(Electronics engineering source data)
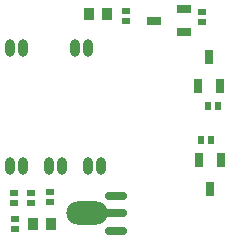
<source format=gbr>
G04 #@! TF.GenerationSoftware,KiCad,Pcbnew,(5.0.2)-1*
G04 #@! TF.CreationDate,2019-08-16T13:34:43+08:00*
G04 #@! TF.ProjectId,IRMQTT,49524d51-5454-42e6-9b69-6361645f7063,rev?*
G04 #@! TF.SameCoordinates,Original*
G04 #@! TF.FileFunction,Paste,Bot*
G04 #@! TF.FilePolarity,Positive*
%FSLAX46Y46*%
G04 Gerber Fmt 4.6, Leading zero omitted, Abs format (unit mm)*
G04 Created by KiCad (PCBNEW (5.0.2)-1) date 2019-08-16 13:34:43*
%MOMM*%
%LPD*%
G01*
G04 APERTURE LIST*
%ADD10R,0.650000X0.600000*%
%ADD11R,0.600000X0.650000*%
%ADD12O,0.800000X1.500000*%
%ADD13R,1.250000X0.700000*%
%ADD14O,1.900000X0.700000*%
%ADD15O,3.500000X2.000000*%
%ADD16O,2.100000X0.700000*%
%ADD17R,0.700000X1.250000*%
%ADD18R,0.930000X0.980000*%
G04 APERTURE END LIST*
D10*
G04 #@! TO.C,R7*
X73576180Y-47783300D03*
X73576180Y-46933300D03*
G04 #@! TD*
D11*
G04 #@! TO.C,R5*
X80547660Y-54960520D03*
X81397660Y-54960520D03*
G04 #@! TD*
D10*
G04 #@! TO.C,R2*
X64147700Y-63190120D03*
X64147700Y-62340120D03*
G04 #@! TD*
G04 #@! TO.C,R4*
X80045560Y-47065380D03*
X80045560Y-47915380D03*
G04 #@! TD*
D12*
G04 #@! TO.C,U1*
X63792280Y-50071020D03*
X64892280Y-50071020D03*
X69292280Y-50071020D03*
X70392280Y-50071020D03*
X63792280Y-60071020D03*
X64892280Y-60071020D03*
X67092280Y-60071020D03*
X68192280Y-60071020D03*
X70392280Y-60071020D03*
X71492280Y-60071020D03*
G04 #@! TD*
D13*
G04 #@! TO.C,Q1*
X75983460Y-47762120D03*
X78483460Y-48712120D03*
X78483460Y-46812120D03*
G04 #@! TD*
D14*
G04 #@! TO.C,U2*
X72771000Y-65589280D03*
D15*
X70271000Y-64089280D03*
D16*
X72671000Y-64089280D03*
D14*
X72771000Y-62589280D03*
G04 #@! TD*
D17*
G04 #@! TO.C,Q3*
X80723740Y-62047120D03*
X81673740Y-59547120D03*
X79773740Y-59547120D03*
G04 #@! TD*
D18*
G04 #@! TO.C,C1*
X67221860Y-64990980D03*
X65681860Y-64990980D03*
G04 #@! TD*
D10*
G04 #@! TO.C,C2*
X67116960Y-62286780D03*
X67116960Y-63136780D03*
G04 #@! TD*
D18*
G04 #@! TO.C,D1*
X70431280Y-47228760D03*
X71971280Y-47228760D03*
G04 #@! TD*
D10*
G04 #@! TO.C,C3*
X64162940Y-64572780D03*
X64162940Y-65422780D03*
G04 #@! TD*
D11*
G04 #@! TO.C,R6*
X80760940Y-57886600D03*
X79910940Y-57886600D03*
G04 #@! TD*
D10*
G04 #@! TO.C,R1*
X65587880Y-62332500D03*
X65587880Y-63182500D03*
G04 #@! TD*
D17*
G04 #@! TO.C,Q2*
X81582340Y-53309520D03*
X79682340Y-53309520D03*
X80632340Y-50809520D03*
G04 #@! TD*
M02*

</source>
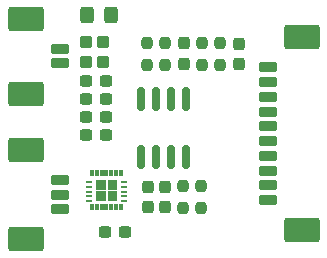
<source format=gbr>
%TF.GenerationSoftware,KiCad,Pcbnew,8.0.1*%
%TF.CreationDate,2024-05-05T22:16:20+02:00*%
%TF.ProjectId,pro_micro,70726f5f-6d69-4637-926f-2e6b69636164,rev?*%
%TF.SameCoordinates,Original*%
%TF.FileFunction,Paste,Top*%
%TF.FilePolarity,Positive*%
%FSLAX46Y46*%
G04 Gerber Fmt 4.6, Leading zero omitted, Abs format (unit mm)*
G04 Created by KiCad (PCBNEW 8.0.1) date 2024-05-05 22:16:20*
%MOMM*%
%LPD*%
G01*
G04 APERTURE LIST*
G04 Aperture macros list*
%AMRoundRect*
0 Rectangle with rounded corners*
0 $1 Rounding radius*
0 $2 $3 $4 $5 $6 $7 $8 $9 X,Y pos of 4 corners*
0 Add a 4 corners polygon primitive as box body*
4,1,4,$2,$3,$4,$5,$6,$7,$8,$9,$2,$3,0*
0 Add four circle primitives for the rounded corners*
1,1,$1+$1,$2,$3*
1,1,$1+$1,$4,$5*
1,1,$1+$1,$6,$7*
1,1,$1+$1,$8,$9*
0 Add four rect primitives between the rounded corners*
20,1,$1+$1,$2,$3,$4,$5,0*
20,1,$1+$1,$4,$5,$6,$7,0*
20,1,$1+$1,$6,$7,$8,$9,0*
20,1,$1+$1,$8,$9,$2,$3,0*%
G04 Aperture macros list end*
%ADD10C,0.010000*%
%ADD11RoundRect,0.237500X0.300000X0.237500X-0.300000X0.237500X-0.300000X-0.237500X0.300000X-0.237500X0*%
%ADD12RoundRect,0.250000X-0.325000X-0.450000X0.325000X-0.450000X0.325000X0.450000X-0.325000X0.450000X0*%
%ADD13RoundRect,0.237500X-0.237500X0.250000X-0.237500X-0.250000X0.237500X-0.250000X0.237500X0.250000X0*%
%ADD14RoundRect,0.150000X0.150000X-0.825000X0.150000X0.825000X-0.150000X0.825000X-0.150000X-0.825000X0*%
%ADD15RoundRect,0.250000X0.287500X0.275000X-0.287500X0.275000X-0.287500X-0.275000X0.287500X-0.275000X0*%
%ADD16RoundRect,0.237500X-0.237500X0.287500X-0.237500X-0.287500X0.237500X-0.287500X0.237500X0.287500X0*%
%ADD17RoundRect,0.237500X0.237500X-0.250000X0.237500X0.250000X-0.237500X0.250000X-0.237500X-0.250000X0*%
%ADD18RoundRect,0.237500X0.237500X-0.300000X0.237500X0.300000X-0.237500X0.300000X-0.237500X-0.300000X0*%
%ADD19RoundRect,0.008000X-0.092000X0.227000X-0.092000X-0.227000X0.092000X-0.227000X0.092000X0.227000X0*%
%ADD20RoundRect,0.018000X-0.217000X0.082000X-0.217000X-0.082000X0.217000X-0.082000X0.217000X0.082000X0*%
%ADD21RoundRect,0.237500X0.237500X-0.287500X0.237500X0.287500X-0.237500X0.287500X-0.237500X-0.287500X0*%
%ADD22RoundRect,0.200000X-0.600000X0.200000X-0.600000X-0.200000X0.600000X-0.200000X0.600000X0.200000X0*%
%ADD23RoundRect,0.250001X-1.249999X0.799999X-1.249999X-0.799999X1.249999X-0.799999X1.249999X0.799999X0*%
%ADD24RoundRect,0.237500X-0.300000X-0.237500X0.300000X-0.237500X0.300000X0.237500X-0.300000X0.237500X0*%
%ADD25RoundRect,0.200000X0.600000X-0.200000X0.600000X0.200000X-0.600000X0.200000X-0.600000X-0.200000X0*%
%ADD26RoundRect,0.250001X1.249999X-0.799999X1.249999X0.799999X-1.249999X0.799999X-1.249999X-0.799999X0*%
G04 APERTURE END LIST*
D10*
%TO.C,U1*%
X-4895000Y-5170000D02*
X-5645000Y-5170000D01*
X-5645000Y-4420000D01*
X-4895000Y-4420000D01*
X-4895000Y-5170000D01*
G36*
X-4895000Y-5170000D02*
G01*
X-5645000Y-5170000D01*
X-5645000Y-4420000D01*
X-4895000Y-4420000D01*
X-4895000Y-5170000D01*
G37*
X-4895000Y-6110000D02*
X-5645000Y-6110000D01*
X-5645000Y-5360000D01*
X-4895000Y-5360000D01*
X-4895000Y-6110000D01*
G36*
X-4895000Y-6110000D02*
G01*
X-5645000Y-6110000D01*
X-5645000Y-5360000D01*
X-4895000Y-5360000D01*
X-4895000Y-6110000D01*
G37*
X-3955000Y-5170000D02*
X-4705000Y-5170000D01*
X-4705000Y-4420000D01*
X-3955000Y-4420000D01*
X-3955000Y-5170000D01*
G36*
X-3955000Y-5170000D02*
G01*
X-4705000Y-5170000D01*
X-4705000Y-4420000D01*
X-3955000Y-4420000D01*
X-3955000Y-5170000D01*
G37*
X-3955000Y-6110000D02*
X-4705000Y-6110000D01*
X-4705000Y-5360000D01*
X-3955000Y-5360000D01*
X-3955000Y-6110000D01*
G36*
X-3955000Y-6110000D02*
G01*
X-4705000Y-6110000D01*
X-4705000Y-5360000D01*
X-3955000Y-5360000D01*
X-3955000Y-6110000D01*
G37*
%TD*%
D11*
%TO.C,C3*%
X-4812500Y2466667D03*
X-6537500Y2466667D03*
%TD*%
D12*
%TO.C,F1*%
X-6425000Y9550000D03*
X-4375000Y9550000D03*
%TD*%
D13*
%TO.C,R3*%
X3318000Y7162500D03*
X3318000Y5337500D03*
%TD*%
D14*
%TO.C,U2*%
X-1905000Y-2475000D03*
X-635000Y-2475000D03*
X635000Y-2475000D03*
X1905000Y-2475000D03*
X1905000Y2475000D03*
X635000Y2475000D03*
X-635000Y2475000D03*
X-1905000Y2475000D03*
%TD*%
D15*
%TO.C,C1*%
X-5100000Y7300000D03*
X-6525000Y7300000D03*
%TD*%
D16*
%TO.C,D1*%
X6422000Y7125000D03*
X6422000Y5375000D03*
%TD*%
D17*
%TO.C,R2*%
X3200000Y-6762500D03*
X3200000Y-4937500D03*
%TD*%
D18*
%TO.C,C2*%
X-1300000Y-6712500D03*
X-1300000Y-4987500D03*
%TD*%
D17*
%TO.C,R5*%
X174000Y5337500D03*
X174000Y7162500D03*
%TD*%
D11*
%TO.C,C6*%
X-4812500Y933334D03*
X-6537500Y933334D03*
%TD*%
D17*
%TO.C,R6*%
X-1358000Y5337500D03*
X-1358000Y7162500D03*
%TD*%
D19*
%TO.C,U1*%
X-3600000Y-3800000D03*
X-4000000Y-3800000D03*
X-4400000Y-3800000D03*
X-4800000Y-3800000D03*
X-5200000Y-3800000D03*
X-5600000Y-3800000D03*
X-6000000Y-3800000D03*
D20*
X-6265000Y-4595000D03*
X-6265000Y-4995000D03*
X-6265000Y-5395000D03*
X-6265000Y-5795000D03*
X-6265000Y-6195000D03*
D19*
X-6000000Y-6730000D03*
X-5600000Y-6730000D03*
X-5200000Y-6730000D03*
X-4800000Y-6730000D03*
X-4400000Y-6730000D03*
X-4000000Y-6730000D03*
X-3600000Y-6730000D03*
D20*
X-3335000Y-6195000D03*
X-3335000Y-5795000D03*
X-3335000Y-5395000D03*
X-3335000Y-4995000D03*
X-3335000Y-4595000D03*
%TD*%
D15*
%TO.C,C7*%
X-5100000Y5600000D03*
X-6525000Y5600000D03*
%TD*%
D21*
%TO.C,D2*%
X1746000Y5420000D03*
X1746000Y7170000D03*
%TD*%
D18*
%TO.C,C9*%
X200000Y-6712500D03*
X200000Y-4987500D03*
%TD*%
D17*
%TO.C,R4*%
X1700000Y-6762500D03*
X1700000Y-4937500D03*
%TD*%
D11*
%TO.C,C4*%
X-4812500Y4000000D03*
X-6537500Y4000000D03*
%TD*%
D22*
%TO.C,J1*%
X-8750000Y6700000D03*
X-8750000Y5450000D03*
D23*
X-11650000Y9250000D03*
X-11650000Y2900000D03*
%TD*%
D22*
%TO.C,J3*%
X-8750000Y-4400000D03*
X-8750000Y-5650000D03*
X-8750000Y-6900000D03*
D23*
X-11650000Y-1850000D03*
X-11650000Y-9450000D03*
%TD*%
D17*
%TO.C,R1*%
X4850000Y5337500D03*
X4850000Y7162500D03*
%TD*%
D24*
%TO.C,C5*%
X-6537500Y-600000D03*
X-4812500Y-600000D03*
%TD*%
D25*
%TO.C,J2*%
X8850000Y-6125000D03*
X8850000Y-4875000D03*
X8850000Y-3625000D03*
X8850000Y-2375000D03*
X8850000Y-1125000D03*
X8850000Y125000D03*
X8850000Y1375000D03*
X8850000Y2625000D03*
X8850000Y3875000D03*
X8850000Y5125000D03*
D26*
X11750000Y-8675000D03*
X11750000Y7675000D03*
%TD*%
D24*
%TO.C,C8*%
X-4962500Y-8800000D03*
X-3237500Y-8800000D03*
%TD*%
M02*

</source>
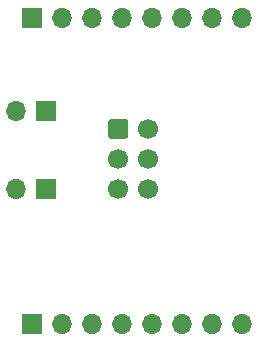
<source format=gbs>
%TF.GenerationSoftware,KiCad,Pcbnew,5.1.9+dfsg1-1+deb11u1*%
%TF.CreationDate,2022-11-30T10:15:51+01:00*%
%TF.ProjectId,A500MPU-Adapter,41353030-4d50-4552-9d41-646170746572,2.0*%
%TF.SameCoordinates,Original*%
%TF.FileFunction,Soldermask,Bot*%
%TF.FilePolarity,Negative*%
%FSLAX46Y46*%
G04 Gerber Fmt 4.6, Leading zero omitted, Abs format (unit mm)*
G04 Created by KiCad (PCBNEW 5.1.9+dfsg1-1+deb11u1) date 2022-11-30 10:15:51*
%MOMM*%
%LPD*%
G01*
G04 APERTURE LIST*
%ADD10R,1.700000X1.700000*%
%ADD11O,1.700000X1.700000*%
%ADD12C,1.700000*%
G04 APERTURE END LIST*
D10*
%TO.C,P1*%
X148100000Y-124600000D03*
D11*
X150640000Y-124600000D03*
X153180000Y-124600000D03*
X155720000Y-124600000D03*
X158260000Y-124600000D03*
X160800000Y-124600000D03*
X163340000Y-124600000D03*
X165880000Y-124600000D03*
%TD*%
D10*
%TO.C,P2*%
X148100000Y-98700000D03*
D11*
X150640000Y-98700000D03*
X153180000Y-98700000D03*
X155720000Y-98700000D03*
X158260000Y-98700000D03*
X160800000Y-98700000D03*
X163340000Y-98700000D03*
X165880000Y-98700000D03*
%TD*%
%TO.C,P3*%
G36*
G01*
X154550000Y-108700000D02*
X154550000Y-107500000D01*
G75*
G02*
X154800000Y-107250000I250000J0D01*
G01*
X156000000Y-107250000D01*
G75*
G02*
X156250000Y-107500000I0J-250000D01*
G01*
X156250000Y-108700000D01*
G75*
G02*
X156000000Y-108950000I-250000J0D01*
G01*
X154800000Y-108950000D01*
G75*
G02*
X154550000Y-108700000I0J250000D01*
G01*
G37*
D12*
X155400000Y-110640000D03*
X155400000Y-113180000D03*
X157940000Y-108100000D03*
X157940000Y-110640000D03*
X157940000Y-113180000D03*
%TD*%
D10*
%TO.C,P4*%
X149300000Y-106600000D03*
D11*
X146760000Y-106600000D03*
%TD*%
%TO.C,P5*%
X146760000Y-113200000D03*
D10*
X149300000Y-113200000D03*
%TD*%
M02*

</source>
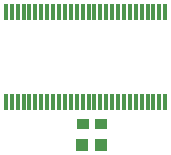
<source format=gbp>
G04*
G04 #@! TF.GenerationSoftware,Altium Limited,Altium Designer,19.1.5 (86)*
G04*
G04 Layer_Color=128*
%FSLAX25Y25*%
%MOIN*%
G70*
G01*
G75*
%ADD20R,0.04134X0.03937*%
%ADD22R,0.03937X0.03740*%
%ADD73R,0.01181X0.05807*%
D20*
X631150Y448000D02*
D03*
X624850D02*
D03*
D22*
X631299Y455000D02*
D03*
X625000D02*
D03*
D73*
X652575Y462587D02*
D03*
X650606D02*
D03*
X648638D02*
D03*
X646669D02*
D03*
X644701D02*
D03*
X642732D02*
D03*
X640764D02*
D03*
X638795D02*
D03*
X636827D02*
D03*
X634858D02*
D03*
X632890D02*
D03*
X630921D02*
D03*
X628953D02*
D03*
X626984D02*
D03*
X625016D02*
D03*
X623047D02*
D03*
X621079D02*
D03*
X619110D02*
D03*
X617142D02*
D03*
X615173D02*
D03*
X613205D02*
D03*
X611236D02*
D03*
X609268D02*
D03*
X607299D02*
D03*
X605331D02*
D03*
X603362D02*
D03*
X601394D02*
D03*
X599425D02*
D03*
Y492413D02*
D03*
X601394D02*
D03*
X603362D02*
D03*
X605331D02*
D03*
X607299D02*
D03*
X609268D02*
D03*
X611236D02*
D03*
X613205D02*
D03*
X615173D02*
D03*
X617142D02*
D03*
X619110D02*
D03*
X621079D02*
D03*
X623047D02*
D03*
X625016D02*
D03*
X626984D02*
D03*
X628953D02*
D03*
X630921D02*
D03*
X632890D02*
D03*
X634858D02*
D03*
X636827D02*
D03*
X638795D02*
D03*
X640764D02*
D03*
X642732D02*
D03*
X644701D02*
D03*
X646669D02*
D03*
X648638D02*
D03*
X650606D02*
D03*
X652575D02*
D03*
M02*

</source>
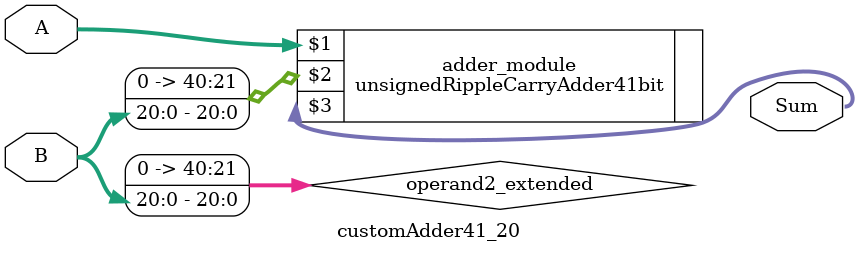
<source format=v>
module customAdder41_20(
                        input [40 : 0] A,
                        input [20 : 0] B,
                        
                        output [41 : 0] Sum
                );

        wire [40 : 0] operand2_extended;
        
        assign operand2_extended =  {20'b0, B};
        
        unsignedRippleCarryAdder41bit adder_module(
            A,
            operand2_extended,
            Sum
        );
        
        endmodule
        
</source>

TRY IT » What is needed is the number of lines in the entries that contain the word "GenerationSoftware", written alone.

RESULT OF THIS TASK » 4